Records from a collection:
━━━━━━━━━━━━━━━━━━━━
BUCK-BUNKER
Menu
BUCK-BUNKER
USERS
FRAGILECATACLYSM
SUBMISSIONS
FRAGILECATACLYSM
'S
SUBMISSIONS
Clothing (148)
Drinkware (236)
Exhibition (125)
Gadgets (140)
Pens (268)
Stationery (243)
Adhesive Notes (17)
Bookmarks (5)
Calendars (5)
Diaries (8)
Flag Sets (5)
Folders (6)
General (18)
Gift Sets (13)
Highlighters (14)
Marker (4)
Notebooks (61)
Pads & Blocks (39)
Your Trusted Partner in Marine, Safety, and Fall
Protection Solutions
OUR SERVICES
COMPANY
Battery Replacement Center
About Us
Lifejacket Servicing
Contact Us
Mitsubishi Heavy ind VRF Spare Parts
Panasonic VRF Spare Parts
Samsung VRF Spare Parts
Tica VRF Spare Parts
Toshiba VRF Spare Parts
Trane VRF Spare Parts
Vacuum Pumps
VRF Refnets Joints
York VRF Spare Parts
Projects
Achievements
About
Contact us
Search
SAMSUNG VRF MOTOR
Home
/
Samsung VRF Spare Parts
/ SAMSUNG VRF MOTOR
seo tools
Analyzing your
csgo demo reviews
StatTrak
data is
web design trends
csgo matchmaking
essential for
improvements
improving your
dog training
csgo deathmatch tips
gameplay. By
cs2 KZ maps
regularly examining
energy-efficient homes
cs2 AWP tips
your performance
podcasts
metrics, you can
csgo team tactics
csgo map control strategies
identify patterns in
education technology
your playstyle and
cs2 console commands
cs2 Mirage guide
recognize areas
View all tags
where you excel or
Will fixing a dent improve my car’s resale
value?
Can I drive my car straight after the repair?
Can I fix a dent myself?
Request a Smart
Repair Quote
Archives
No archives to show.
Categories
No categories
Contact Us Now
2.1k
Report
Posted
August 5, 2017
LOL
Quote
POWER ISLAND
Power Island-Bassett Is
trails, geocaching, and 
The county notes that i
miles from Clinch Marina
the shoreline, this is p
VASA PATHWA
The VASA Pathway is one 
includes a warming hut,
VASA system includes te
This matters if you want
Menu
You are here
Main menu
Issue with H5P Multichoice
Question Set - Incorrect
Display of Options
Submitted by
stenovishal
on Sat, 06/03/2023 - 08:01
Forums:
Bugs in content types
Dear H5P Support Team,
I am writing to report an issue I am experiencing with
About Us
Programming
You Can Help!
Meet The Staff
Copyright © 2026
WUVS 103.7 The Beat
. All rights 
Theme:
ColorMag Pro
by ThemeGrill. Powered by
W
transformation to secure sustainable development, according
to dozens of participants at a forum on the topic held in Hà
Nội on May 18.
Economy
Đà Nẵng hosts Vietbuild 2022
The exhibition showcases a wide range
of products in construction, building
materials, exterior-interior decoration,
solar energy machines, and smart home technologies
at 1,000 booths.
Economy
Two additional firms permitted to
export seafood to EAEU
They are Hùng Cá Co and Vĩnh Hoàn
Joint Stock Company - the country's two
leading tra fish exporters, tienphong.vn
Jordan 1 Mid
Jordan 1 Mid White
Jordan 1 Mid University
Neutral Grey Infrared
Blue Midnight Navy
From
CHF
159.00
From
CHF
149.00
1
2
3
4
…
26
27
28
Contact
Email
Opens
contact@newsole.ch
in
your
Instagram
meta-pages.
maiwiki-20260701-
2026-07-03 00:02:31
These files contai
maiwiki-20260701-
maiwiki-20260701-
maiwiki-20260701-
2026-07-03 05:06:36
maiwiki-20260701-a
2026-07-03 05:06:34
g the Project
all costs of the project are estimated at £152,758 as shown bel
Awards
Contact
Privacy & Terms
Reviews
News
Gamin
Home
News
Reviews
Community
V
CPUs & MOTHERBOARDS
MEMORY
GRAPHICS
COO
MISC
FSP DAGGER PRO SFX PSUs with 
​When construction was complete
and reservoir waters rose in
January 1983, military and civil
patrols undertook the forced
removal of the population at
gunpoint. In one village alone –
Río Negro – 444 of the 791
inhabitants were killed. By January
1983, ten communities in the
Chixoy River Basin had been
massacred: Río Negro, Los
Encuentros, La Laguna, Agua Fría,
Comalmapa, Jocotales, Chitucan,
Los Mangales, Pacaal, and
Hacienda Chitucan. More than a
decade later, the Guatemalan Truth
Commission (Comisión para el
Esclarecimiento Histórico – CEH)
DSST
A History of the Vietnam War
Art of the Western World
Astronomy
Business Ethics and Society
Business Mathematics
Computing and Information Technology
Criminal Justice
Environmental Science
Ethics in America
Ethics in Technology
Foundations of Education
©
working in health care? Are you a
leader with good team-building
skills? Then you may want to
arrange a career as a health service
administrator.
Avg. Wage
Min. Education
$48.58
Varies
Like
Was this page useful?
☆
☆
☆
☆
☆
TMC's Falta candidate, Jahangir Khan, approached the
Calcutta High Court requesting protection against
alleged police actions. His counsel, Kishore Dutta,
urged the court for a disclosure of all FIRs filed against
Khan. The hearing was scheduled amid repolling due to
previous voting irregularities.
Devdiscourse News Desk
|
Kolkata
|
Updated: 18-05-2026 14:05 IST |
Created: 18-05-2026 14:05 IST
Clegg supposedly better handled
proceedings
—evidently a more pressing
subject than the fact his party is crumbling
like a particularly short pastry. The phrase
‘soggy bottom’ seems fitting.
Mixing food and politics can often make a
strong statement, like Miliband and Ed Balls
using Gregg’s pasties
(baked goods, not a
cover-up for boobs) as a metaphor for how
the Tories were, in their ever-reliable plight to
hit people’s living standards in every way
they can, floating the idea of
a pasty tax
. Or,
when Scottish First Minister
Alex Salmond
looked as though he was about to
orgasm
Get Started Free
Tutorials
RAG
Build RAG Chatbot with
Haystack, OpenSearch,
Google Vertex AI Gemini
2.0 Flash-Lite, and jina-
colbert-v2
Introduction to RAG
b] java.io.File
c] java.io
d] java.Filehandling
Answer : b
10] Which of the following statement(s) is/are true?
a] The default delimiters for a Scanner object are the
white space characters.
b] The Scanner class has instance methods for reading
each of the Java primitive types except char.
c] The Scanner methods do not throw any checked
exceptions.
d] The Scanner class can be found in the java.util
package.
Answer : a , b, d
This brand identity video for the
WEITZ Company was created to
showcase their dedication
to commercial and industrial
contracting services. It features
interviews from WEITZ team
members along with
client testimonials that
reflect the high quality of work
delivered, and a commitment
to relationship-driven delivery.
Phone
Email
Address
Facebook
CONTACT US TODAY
━━━━━━━━━━━━━━━━━━━━
Above are the entries. Quote exactly the lines from the one bearing "each of the Java primitive types except char." through the one bearing "reflect the high quality of work".

each of the Java primitive types except char.
c] The Scanner methods do not throw any checked
exceptions.
d] The Scanner class can be found in the java.util
package.
Answer : a , b, d
This brand identity video for the
WEITZ Company was created to
showcase their dedication
to commercial and industrial
contracting services. It features
interviews from WEITZ team
members along with
client testimonials that
reflect the high quality of work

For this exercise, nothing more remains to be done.